Esto es mejor que cualquier fantasía. Sus toques me vuelven loca, el pulso en mi clítoris late como tambor maya.

Las bragas desaparecen, y Hugo separa tus labios con los dedos, soplando aire fresco antes de lamerte despacio, desde el ano hasta el clítoris, saboreando tu jugo salado-dulce. "¡Pinche delicia, Marisol! Tu panocha sabe a miel", murmura, metiendo la lengua profunda, chupando con hambre. Hernán te besa la boca, tragándose tus gemidos, su verga dura frotándose contra tu mano. La agarras, gruesa, venosa, palpitante, y la masturbas lento, sintiendo el precum resbaloso en tu palma. El sonido de lenguas y succiones llena la habitación, mezclado con vuestros jadeos y el crujir de las sábanas.

La intensidad sube. Cambian posiciones: tú de rodillas, chupando la verga de Hernán mientras Hugo te penetra por atrás. Su glande grueso empuja tu entrada, estirándote deliciosamente, centímetro a centímetro, hasta llenarte por completo. "¡Chíngame duro, wey!", le ruegas, y él obedece, embistiendo con ritmo creciente, sus bolas golpeando tu clítoris. El sabor de Hernán en tu boca es salado, terroso, su verga latiendo contra tu lengua mientras la tragas profunda, garganta relajada por práctica. Tus tetas rebotan, manos amasándolas, pellizcando pezones. El placer dobla, olas de calor desde adentro, mi coño apretándolo como puño.

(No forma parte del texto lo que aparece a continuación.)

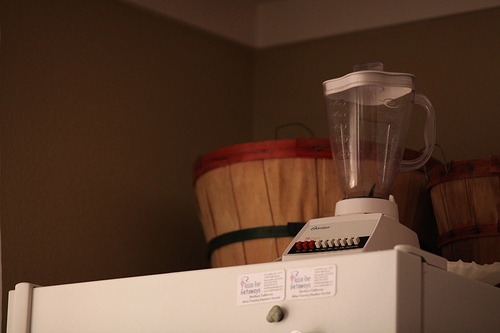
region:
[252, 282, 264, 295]
warning notes are written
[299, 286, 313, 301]
the notes are written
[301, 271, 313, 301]
the notes are written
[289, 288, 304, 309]
the notes are written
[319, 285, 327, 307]
the notes are written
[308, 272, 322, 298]
the notes are written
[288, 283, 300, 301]
the notes are written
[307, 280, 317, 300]
the notes are written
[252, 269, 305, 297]
the notes are written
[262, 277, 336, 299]
the notes are written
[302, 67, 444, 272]
The blender is white.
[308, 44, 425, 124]
The lid is white.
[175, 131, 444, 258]
The basket is tan.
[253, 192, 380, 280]
The buttons are white and red.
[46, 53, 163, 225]
The wall is tan.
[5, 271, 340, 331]
The refrigerator is white.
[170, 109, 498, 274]
Two baskets are on the refrigerator.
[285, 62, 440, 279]
The blender is on the refrigerator.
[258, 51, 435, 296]
The blender is empty.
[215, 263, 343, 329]
Two magnets are on the refrigerator.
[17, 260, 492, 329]
top of a refrigerator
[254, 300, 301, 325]
a magnet on a refrigerator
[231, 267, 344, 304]
two business card on a refrigerator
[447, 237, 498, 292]
white coffee filters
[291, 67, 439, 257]
a white blender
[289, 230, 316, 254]
three red buttons on a blender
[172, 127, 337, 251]
a basket with a red edge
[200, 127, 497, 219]
two baskets on a fridge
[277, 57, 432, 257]
a blender on a fridge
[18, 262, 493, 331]
top of a white fridge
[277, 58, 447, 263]
a white plastic blender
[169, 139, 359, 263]
a fragile fruit basket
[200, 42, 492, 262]
two baskets and a blender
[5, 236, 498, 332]
a tall white refrigerator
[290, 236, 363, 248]
red and white blender buttons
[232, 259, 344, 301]
two cards on a fridge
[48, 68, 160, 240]
a dark green texture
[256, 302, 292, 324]
a fridge magnet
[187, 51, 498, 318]
baskets and a blender on a fridge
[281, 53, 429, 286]
white blender on top of fridge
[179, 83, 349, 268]
barrel basket with red top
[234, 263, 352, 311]
two white business cards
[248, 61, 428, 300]
blender with red and white buttons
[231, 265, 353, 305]
two magnets on a fridge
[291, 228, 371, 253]
buttons of a blender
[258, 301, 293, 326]
rock-shaped magnet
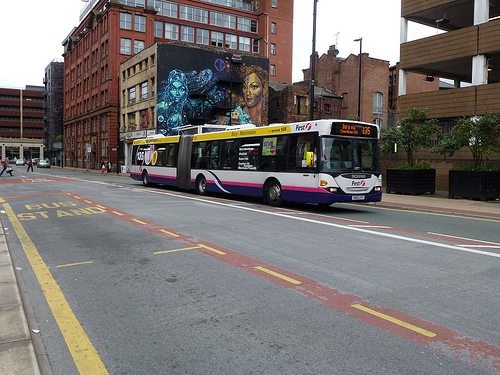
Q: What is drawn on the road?
A: Lines.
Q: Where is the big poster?
A: On the building.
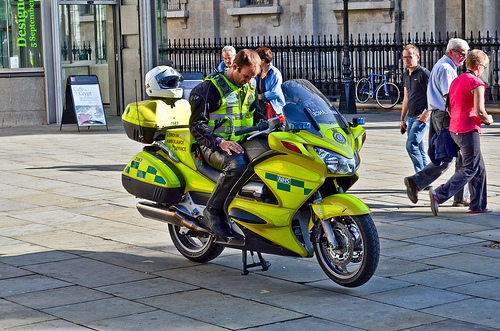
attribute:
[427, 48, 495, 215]
woman — walking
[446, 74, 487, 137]
shirt — red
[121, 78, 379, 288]
motorcycle — yellow, neon yellow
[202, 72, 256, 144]
vest — yellow, yellow reflector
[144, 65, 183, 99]
helmet — white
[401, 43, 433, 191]
man — walking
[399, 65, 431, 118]
shirt — black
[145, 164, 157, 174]
rectangle design — green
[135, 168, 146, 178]
rectangle design — green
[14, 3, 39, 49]
letters — green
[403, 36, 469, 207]
man — walking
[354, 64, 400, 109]
bike — blue, unattended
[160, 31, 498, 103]
gate — black, metal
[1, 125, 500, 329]
walkway — concrete blocks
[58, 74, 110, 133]
sign — advertising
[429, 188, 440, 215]
shoe — white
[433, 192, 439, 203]
stripes — red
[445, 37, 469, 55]
hair — gray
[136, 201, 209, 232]
muffler — chrome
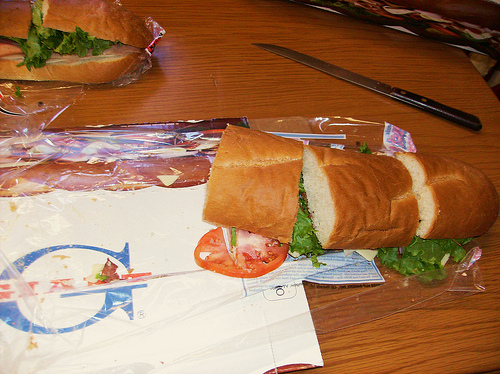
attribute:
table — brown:
[213, 51, 240, 95]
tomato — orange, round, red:
[183, 218, 295, 288]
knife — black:
[245, 28, 489, 135]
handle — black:
[393, 82, 484, 134]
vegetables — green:
[26, 31, 93, 59]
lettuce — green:
[396, 244, 440, 275]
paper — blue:
[74, 237, 142, 260]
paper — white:
[96, 202, 158, 228]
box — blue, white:
[39, 320, 82, 335]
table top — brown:
[172, 22, 235, 99]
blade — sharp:
[250, 33, 384, 103]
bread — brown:
[431, 2, 496, 19]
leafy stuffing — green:
[291, 212, 317, 258]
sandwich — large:
[6, 5, 151, 82]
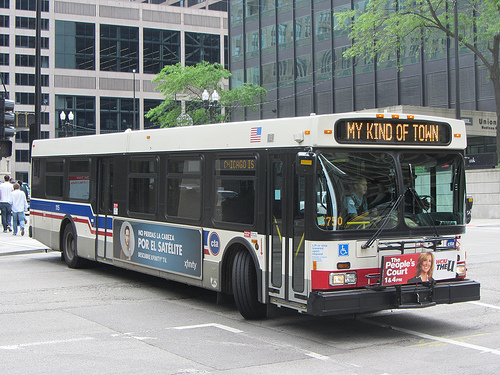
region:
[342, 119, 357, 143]
The letter is orange.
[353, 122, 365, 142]
The letter is orange.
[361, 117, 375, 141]
The letter is orange.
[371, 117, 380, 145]
The letter is orange.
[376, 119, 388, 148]
The letter is orange.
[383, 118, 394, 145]
The letter is orange.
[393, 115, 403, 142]
The letter is orange.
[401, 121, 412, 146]
The letter is orange.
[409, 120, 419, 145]
The letter is orange.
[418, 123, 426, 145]
The letter is orange.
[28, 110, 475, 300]
a bus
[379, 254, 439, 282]
a banner on the bus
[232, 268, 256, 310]
a tire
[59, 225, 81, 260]
the back tire of the bus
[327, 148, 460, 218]
a windshield on the bus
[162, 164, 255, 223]
the windows on the bus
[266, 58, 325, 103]
electrical lines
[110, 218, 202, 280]
banner on the bus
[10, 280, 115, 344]
the ground is grey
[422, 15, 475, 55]
treee branches on the tree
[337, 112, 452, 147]
yellow text on a bus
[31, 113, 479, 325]
long white bus parked on street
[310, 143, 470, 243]
windshield of a bus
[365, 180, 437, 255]
windshield wipers on a bus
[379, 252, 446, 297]
red sign on a bus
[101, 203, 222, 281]
blue sign on the side of a bus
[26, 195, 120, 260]
blue stripe on bus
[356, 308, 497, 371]
white line painted on ground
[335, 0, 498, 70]
green leaves on a tree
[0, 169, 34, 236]
people walking on street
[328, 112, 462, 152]
lit up black and orange sign on bus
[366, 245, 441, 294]
advertisement billboard on front of bus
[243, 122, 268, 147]
American flag sticker on top of bus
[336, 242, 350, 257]
blue and white handicapped sign on bus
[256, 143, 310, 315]
closed doors with windows on bus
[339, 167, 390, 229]
bus driver seen through windshield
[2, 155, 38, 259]
people walking away from the large bus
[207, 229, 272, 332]
tire of the bus turned outwards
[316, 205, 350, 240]
bus number lit up in the windshield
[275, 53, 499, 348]
front of bus in front of large glass building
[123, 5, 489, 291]
a bus on the raod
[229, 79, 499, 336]
a bus on the street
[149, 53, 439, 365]
a passenger bus on teh road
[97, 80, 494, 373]
a passenger bus on the road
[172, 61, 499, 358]
a large bus on teh road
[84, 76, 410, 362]
a large bus on the road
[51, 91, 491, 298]
a large passenger bus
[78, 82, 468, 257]
a large passenger bus on the road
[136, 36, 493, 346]
a large passenger bus onthe street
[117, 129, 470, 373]
a bus that is turning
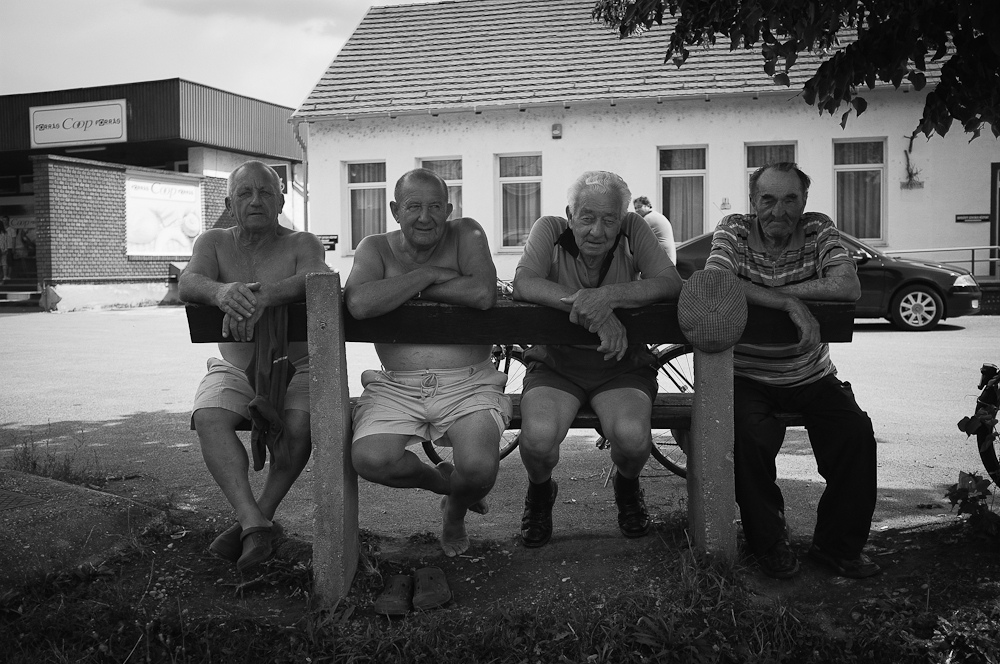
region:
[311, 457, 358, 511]
The woman is holding a large orange.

Hugo acelera, sudor goteando en tu espalda, su aliento entrecortado: "¡Te voy a llenar, mamacita!". Hernán gime: "Yo también, neta no aguanto". Cambias: ahora Hernán te coge misionero, piernas en sus hombros, penetrando profundo, golpeando tu punto G con cada estocada. Hugo se pone a tu lado, y chupas su verga empapada de tus jugos, el sabor mezclado embriagador. Tus paredes internas se contraen, el orgasmo construyéndose como tormenta. "¡Ya, cabrones, me vengo!", gritas, y explotas: chorros de placer sacudiendo tu cuerpo, coño convulsionando alrededor de la verga de Hernán, jugos empapando las sábanas.

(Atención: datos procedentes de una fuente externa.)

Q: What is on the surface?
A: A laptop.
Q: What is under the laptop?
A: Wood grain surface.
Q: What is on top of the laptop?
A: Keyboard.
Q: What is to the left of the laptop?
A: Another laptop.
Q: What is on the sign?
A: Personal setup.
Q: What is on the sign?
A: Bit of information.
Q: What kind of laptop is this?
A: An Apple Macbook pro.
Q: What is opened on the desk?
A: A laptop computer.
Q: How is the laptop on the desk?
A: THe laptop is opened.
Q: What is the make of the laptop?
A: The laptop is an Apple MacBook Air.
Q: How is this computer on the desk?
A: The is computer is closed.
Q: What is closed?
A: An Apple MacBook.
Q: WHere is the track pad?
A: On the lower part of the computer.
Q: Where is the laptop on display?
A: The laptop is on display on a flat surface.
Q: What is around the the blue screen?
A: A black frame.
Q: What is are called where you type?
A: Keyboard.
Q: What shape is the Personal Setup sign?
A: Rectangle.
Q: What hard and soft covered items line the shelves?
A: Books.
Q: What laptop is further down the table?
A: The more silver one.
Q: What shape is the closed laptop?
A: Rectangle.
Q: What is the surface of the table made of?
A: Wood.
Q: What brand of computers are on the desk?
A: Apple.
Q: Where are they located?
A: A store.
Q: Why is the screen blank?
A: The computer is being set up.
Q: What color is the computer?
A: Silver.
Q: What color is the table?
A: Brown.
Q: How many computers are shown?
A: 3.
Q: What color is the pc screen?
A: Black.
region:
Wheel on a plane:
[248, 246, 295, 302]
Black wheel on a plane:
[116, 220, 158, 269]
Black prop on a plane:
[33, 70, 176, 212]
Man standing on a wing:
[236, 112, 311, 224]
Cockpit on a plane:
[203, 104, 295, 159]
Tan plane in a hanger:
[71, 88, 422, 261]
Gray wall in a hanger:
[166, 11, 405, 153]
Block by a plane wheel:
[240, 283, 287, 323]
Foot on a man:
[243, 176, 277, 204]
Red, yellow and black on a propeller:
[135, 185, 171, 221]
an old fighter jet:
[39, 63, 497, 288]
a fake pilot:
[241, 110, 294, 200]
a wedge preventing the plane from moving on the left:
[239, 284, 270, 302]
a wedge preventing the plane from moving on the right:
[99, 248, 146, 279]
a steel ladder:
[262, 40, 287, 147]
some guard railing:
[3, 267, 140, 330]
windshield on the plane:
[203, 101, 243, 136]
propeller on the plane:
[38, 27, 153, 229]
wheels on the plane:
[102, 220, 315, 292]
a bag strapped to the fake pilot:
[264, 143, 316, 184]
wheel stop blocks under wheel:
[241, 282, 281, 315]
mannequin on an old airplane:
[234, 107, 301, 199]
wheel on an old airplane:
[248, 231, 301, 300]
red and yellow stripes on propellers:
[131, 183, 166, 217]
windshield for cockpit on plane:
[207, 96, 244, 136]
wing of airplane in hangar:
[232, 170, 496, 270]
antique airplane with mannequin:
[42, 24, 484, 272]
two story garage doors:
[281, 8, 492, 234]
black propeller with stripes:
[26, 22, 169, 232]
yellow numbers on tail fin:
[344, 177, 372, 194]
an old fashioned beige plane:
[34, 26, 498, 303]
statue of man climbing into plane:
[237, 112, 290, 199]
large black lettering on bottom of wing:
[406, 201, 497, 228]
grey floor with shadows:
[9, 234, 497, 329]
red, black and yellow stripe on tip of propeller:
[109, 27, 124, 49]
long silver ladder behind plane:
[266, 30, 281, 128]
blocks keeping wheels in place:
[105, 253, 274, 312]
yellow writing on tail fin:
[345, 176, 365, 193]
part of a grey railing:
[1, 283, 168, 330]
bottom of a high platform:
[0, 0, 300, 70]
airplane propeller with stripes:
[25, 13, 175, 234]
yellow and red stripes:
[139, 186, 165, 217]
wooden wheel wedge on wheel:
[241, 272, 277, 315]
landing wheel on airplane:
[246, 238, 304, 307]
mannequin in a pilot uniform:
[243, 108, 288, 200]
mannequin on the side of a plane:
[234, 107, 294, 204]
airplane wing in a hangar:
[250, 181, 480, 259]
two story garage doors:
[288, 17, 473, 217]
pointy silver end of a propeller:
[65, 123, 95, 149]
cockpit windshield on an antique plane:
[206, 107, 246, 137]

Ellos no paran. Hernán se corre primero, gruñendo como animal, chorros calientes pintando tu vientre, espeso y blanco. Hugo toma su turno, volteándote a cuatro patas, follando salvaje hasta vaciarse dentro de ti con un rugido, su semen caliente mezclándose con tu crema. Colapsan a tu lado, cuerpos entrelazados, pieles pegajosas de sudor y fluidos. El olor a sexo impregna el aire: almizcle, semen, sudor salado. Besos suaves ahora, caricias perezosas en muslos y pechos.

Esto fue épico, mejor que cualquier xnxx trio hmh. Me siento viva, saciada, amada en este momento perfecto.

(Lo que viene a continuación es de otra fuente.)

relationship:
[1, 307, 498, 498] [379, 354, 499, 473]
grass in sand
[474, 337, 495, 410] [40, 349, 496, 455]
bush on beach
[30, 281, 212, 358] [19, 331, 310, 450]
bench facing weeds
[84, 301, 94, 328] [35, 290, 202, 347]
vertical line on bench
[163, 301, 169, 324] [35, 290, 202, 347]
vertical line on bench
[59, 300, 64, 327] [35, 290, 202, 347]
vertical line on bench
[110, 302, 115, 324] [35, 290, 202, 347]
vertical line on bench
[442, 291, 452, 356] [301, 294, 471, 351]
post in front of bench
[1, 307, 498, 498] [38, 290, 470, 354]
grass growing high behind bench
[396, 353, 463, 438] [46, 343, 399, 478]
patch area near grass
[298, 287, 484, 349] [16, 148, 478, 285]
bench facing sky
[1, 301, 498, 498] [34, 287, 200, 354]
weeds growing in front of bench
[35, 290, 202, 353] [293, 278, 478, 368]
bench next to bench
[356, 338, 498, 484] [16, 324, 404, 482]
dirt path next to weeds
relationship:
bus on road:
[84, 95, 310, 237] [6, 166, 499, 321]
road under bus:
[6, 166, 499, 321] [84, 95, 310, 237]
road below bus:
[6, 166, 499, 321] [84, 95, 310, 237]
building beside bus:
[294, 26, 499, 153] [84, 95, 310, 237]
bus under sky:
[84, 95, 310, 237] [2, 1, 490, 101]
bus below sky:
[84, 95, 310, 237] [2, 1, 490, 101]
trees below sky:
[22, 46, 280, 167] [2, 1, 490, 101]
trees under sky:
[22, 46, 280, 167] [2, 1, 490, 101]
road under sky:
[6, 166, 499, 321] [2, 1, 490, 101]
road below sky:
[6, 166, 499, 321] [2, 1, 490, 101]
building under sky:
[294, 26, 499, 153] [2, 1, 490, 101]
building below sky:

Duermen abrazados, el sonido de las olas lejano filtrándose por la ventana abierta. Al amanecer, el sol tiñe la habitación de dorado, y tú sonríes, sabiendo que esta noche cambió todo. Hernán te besa la frente: "Eres nuestra reina, Marisol". Hugo asiente: "Repetimos cuando quieras, wey". Te estiras, el cuerpo deliciosamente adolorido, el corazón pleno. La vida es chida cuando te atreves.